When the Modern American Tooth Fairy Appeared

You may not realize it, but the modern tooth fairy, so popular in the United States, didn’t appear until the 20th century. It first appeared in 1927 in a child-oriented playlet by Esther Watkins Arnold. It didn’t become popular until the 1930s.

The Current American Tradition

Most American kids who lose a tooth will put it under their pillow for the tooth fairy. The tooth will be gone in the morning, and money will have appeared. The tooth fairy used to leave a coin or two. The most recent average rate is just over $5.

Earlier Versions of the Tooth Fairy

While earlier generations didn’t necessarily have the current tooth fairy, they did have other traditions surrounding teeth.

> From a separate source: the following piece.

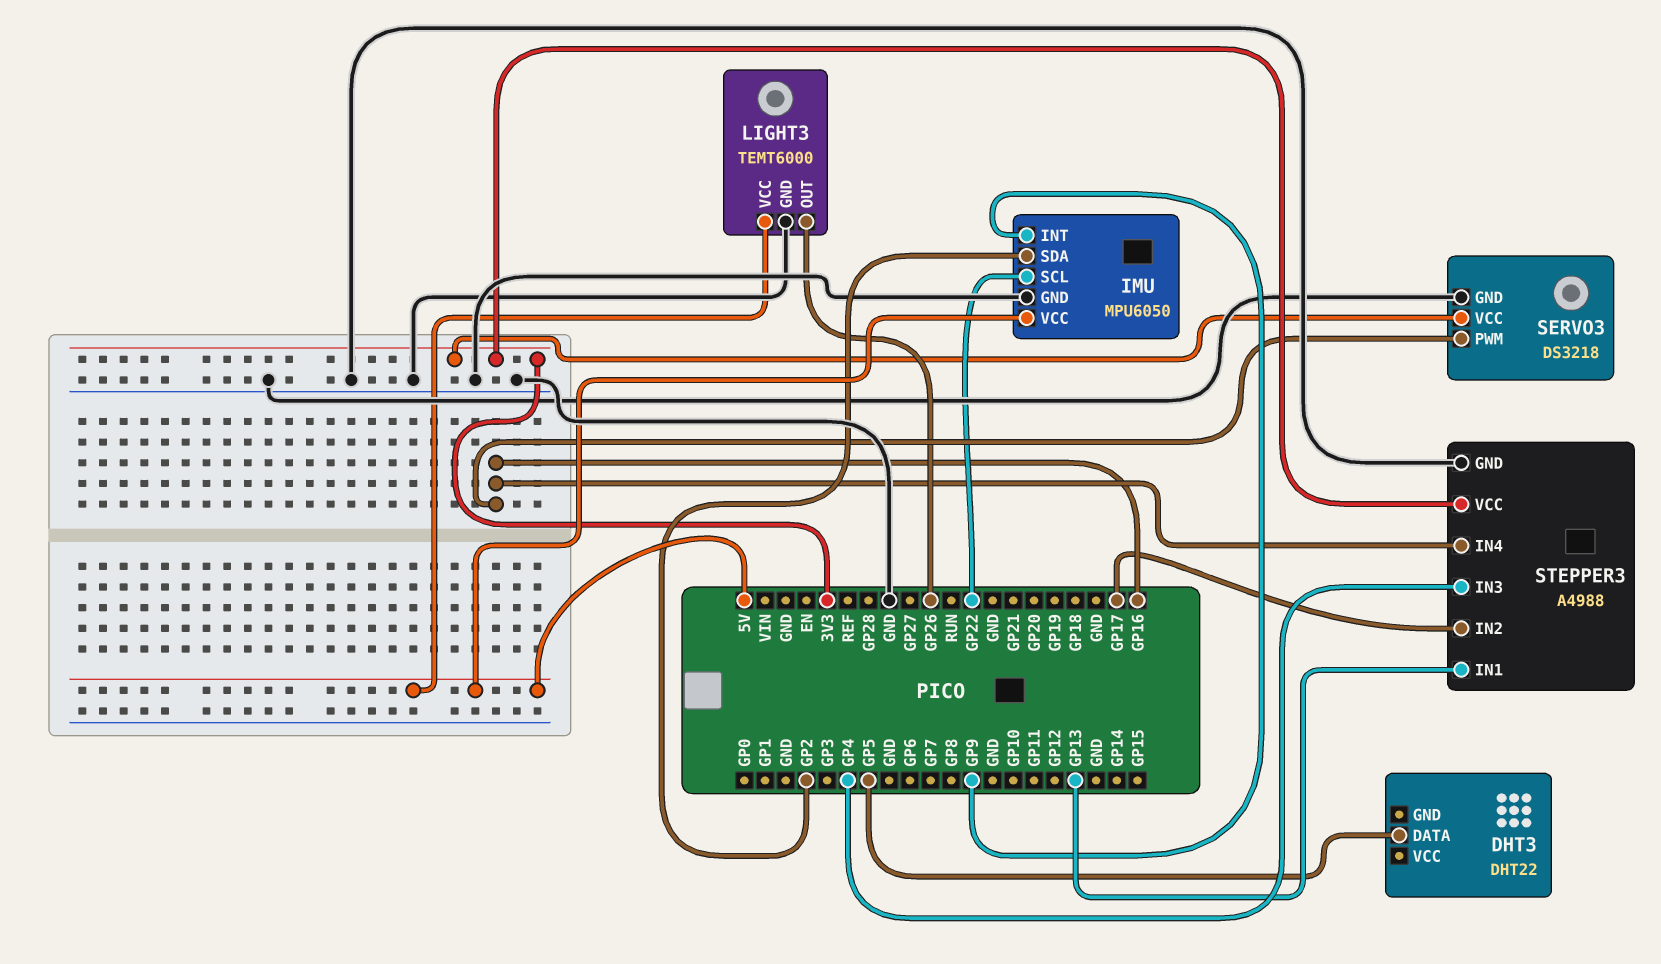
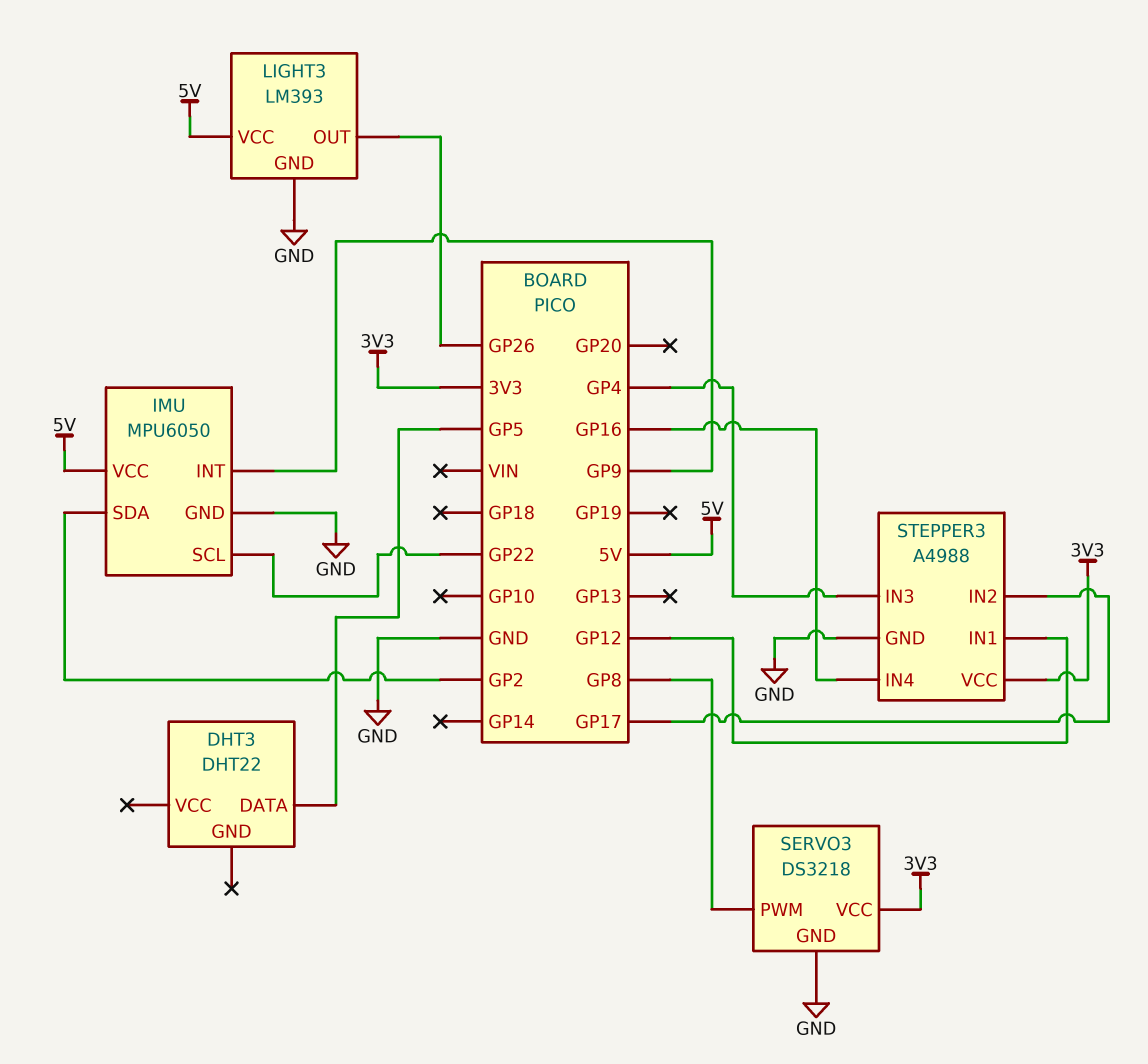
LIGHT3: TEMT6000 -> LM393
SERVO3 pin PWM: GP16 -> GP8
STEPPER3 pin IN1: GP13 -> GP12

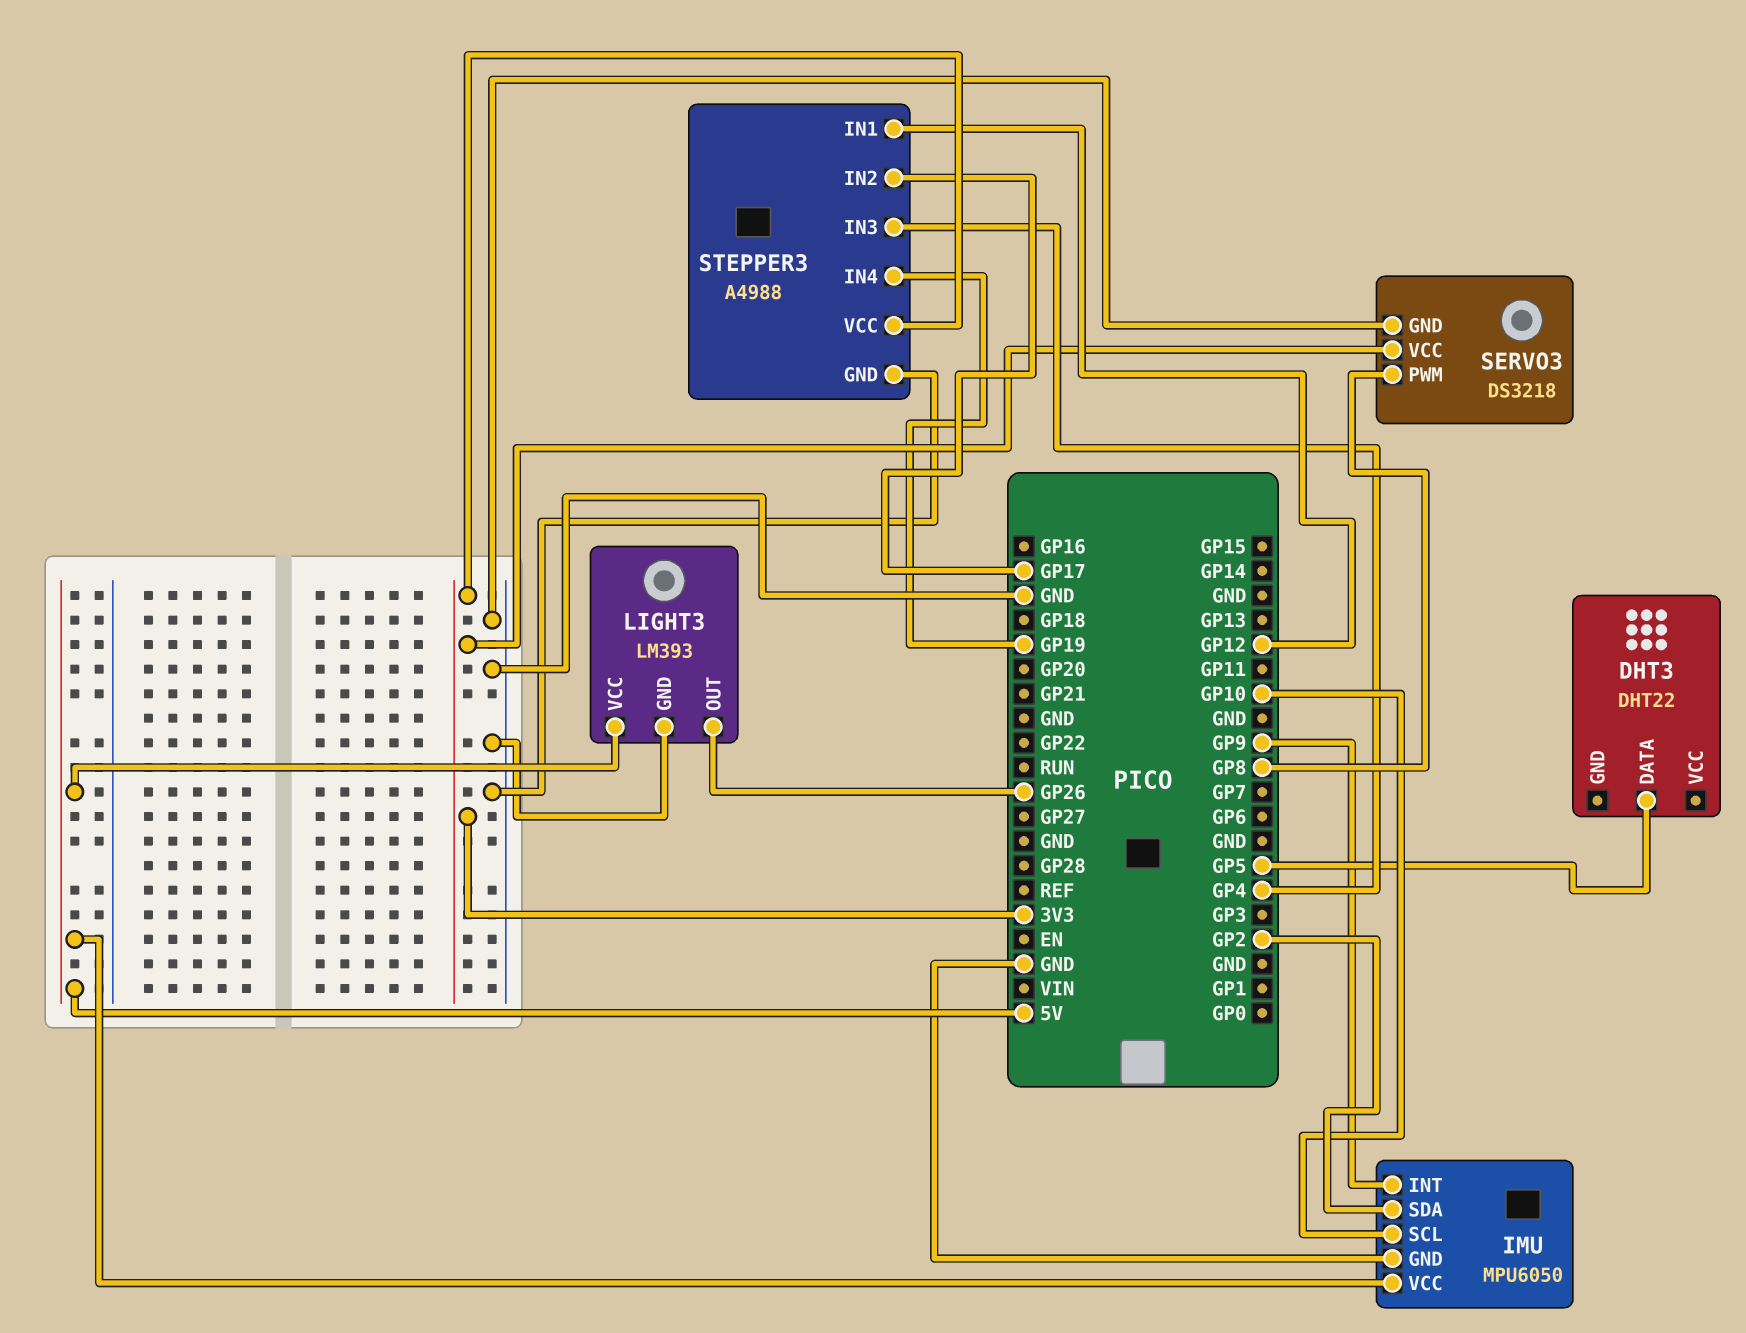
IMU pin SCL: GP22 -> GP10
STEPPER3 pin IN4: GP16 -> GP19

The tradition of a tooth fee dates back to 1200, if not earlier. It appears in the Eddas, the earliest written Northern European and Norse traditions.

For example, early Europeans and Norse people would bury baby teeth. It was believed that this would prevent the child from dealing with hardships in their next life.

Or Vikings would use children’s items, such as their teeth, for good luck when battling.

The idea of the tooth fee is likely European in origin, although experts aren’t sure about its specific origin.

In the Middle Ages, some Europeans even left baby teeth out, hoping rodents would eat them. The idea was that because rodents have strong teeth if they eat a child’s baby tooth, that baby would develop healthy, strong adult teeth.

Some traditions also burned the teeth. Sometimes, this was to ensure a life free from hardship. In other cultures, it was to protect the teeth from witches.

Other Variations of the Tooth Fairy

If you look around the world, you will also find plenty of other tooth-related myths and legends still in use.

The common theme is that cultures have specific traditions of what to do with baby teeth. Some burn them, while others bury them or put them on the roof.

One very common legend is a mouse version of the tooth fairy. It performs a similar function but is a mouse, not a fairy. This is especially popular in Spanish-speaking countries, Italy, France, and other parts of Europe.

In Middle Eastern countries, people throw baby teeth up toward the sun, throwing them to Allah.

In South Korea, the tradition is to throw teeth on the roof. Tradition says if a magpie, the national bird, finds the tooth, it brings a gift or good luck.

In Japan, upper teeth get thrown down to the ground while lower teeth get thrown in the air. This is believed to help the teeth grow straight.


The modern tooth fairy has only been around for about a century or so, but there were previous versions across cultures. Today, many cultures have variations of the tooth fairy.